Thursday, November 19, 2009


I did a double take yesterday waiting for the bus. A young lady was getting onto the bus in front of me. She had on a teeshirt with an inscription in English on the front. Over her left breast was a large circle. Inside the circle, it read, "Rub this on your butt." I bet she had no idea what it meant. Something like that would never be worn in the U.S. except by someone VERY drunk. Here, though, if it's in English, it has to be cool, right? I was shocked. And I don't shock easily.

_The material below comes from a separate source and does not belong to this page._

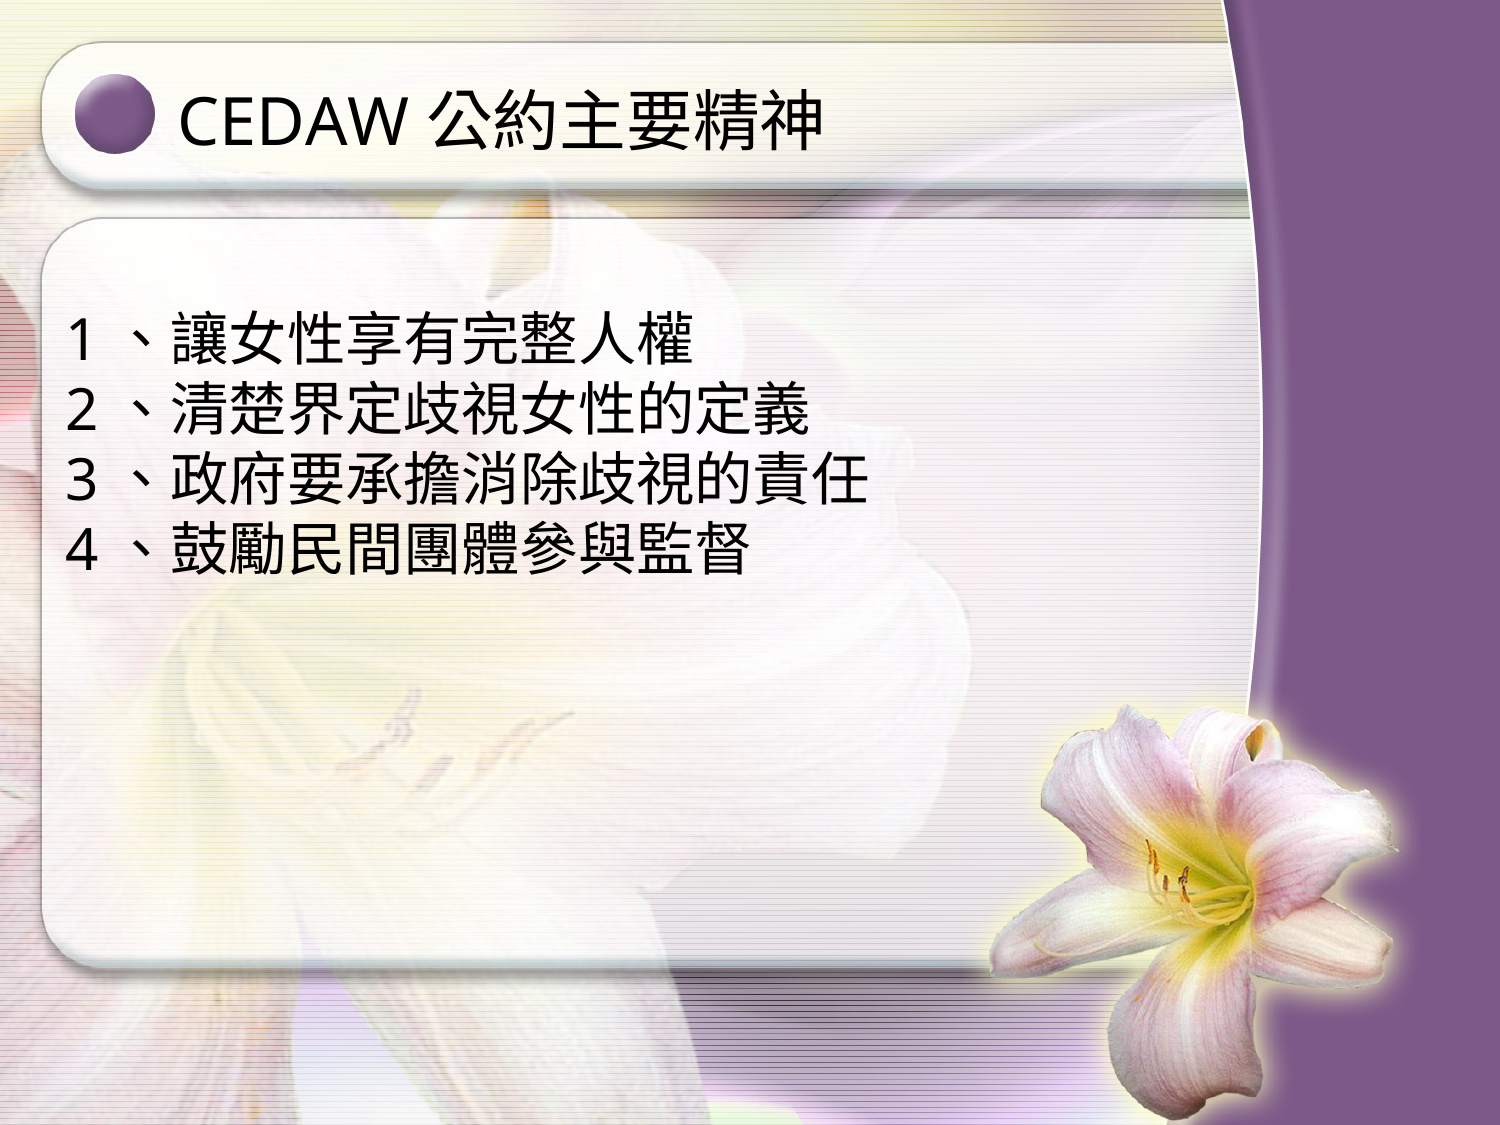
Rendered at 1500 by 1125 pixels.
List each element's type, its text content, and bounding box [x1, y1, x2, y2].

list 1、讓女性享有完整人權 2、清楚界定歧視女性的定義 3、政府要承擔消除歧視的責任 4、鼓勵民間團體參與監督 [50, 224, 1251, 951]
title CEDAW公約主要精神 [162, 50, 1476, 188]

I had another example of how small things make you happy in Mexico. For my new apartment, I needed an electrical extension cord to connect the microwave to the outlet a distance away (the microwave sits on top of the fridg). Originally, I bought a power strip, but the microwave pulls a lot of current and kept kicking off the power strip. So I thought I'd get a 3-prong grounded cord. Hah! Silly me. The first electrical store I went to said that these aren't even made in Mexico. The second said wanted to sell me a plug adapter (3-prong to 2-prong). "No, I want a grounded plug." The third store tried to sell me another power strip. The fourth store had the 3-prong cords, but only in 8 meters length. At that store I learned that I needed to be asking for a "uso rudo" type (heavy duty). And they're not called "cords" (cuerdas), but rather "extensiones electricas." I went to a total of EIGHT stores looking for a short, 3-pronged extension cord. I finally found one, a 4-meter cord, at at Tubos & Connexiones, which is another branch of the same store 2 blocks from my house. I was THRILLED. It's like finding a needle in a Mexican haystack.
The Trashman Cometh:

I was a bit worried about how to get rid of my regular trash. The city garbage truck comes to my nearest intersection around 11:30 a.m.-noon. You have to go stand out and wait or listen very carefully for the truck's bell.....and go running out like made, trash bags in hand. This isn't really the most convenient system. In other neighborhoods, you can simply leave your bagged trash on the street corner, and the garbage truck picks it up in the middle of the night. But in our neighborhood, no. I was bummed out. However, there is another way. In Mexico, there's always another way.
The city street sweeper guy comes down my block around 6:30 p.m. every evening. He knows to ring my apartment buzzer to announce his presence. I come down with my bagged trash. He's waiting in front. I give him a tip. He has a nice little "side business" going on top of his city job. He's happy. I'm happy.

Another positive experience: I went to set up a new account with the local cable company for Internet and cable TV serviced. I didn't know to take a form of ID with me (my passport). The customer service lady there said, "no problem, I'll come pick it up from you at your house tomorrow." And she did the next morning. On time, too.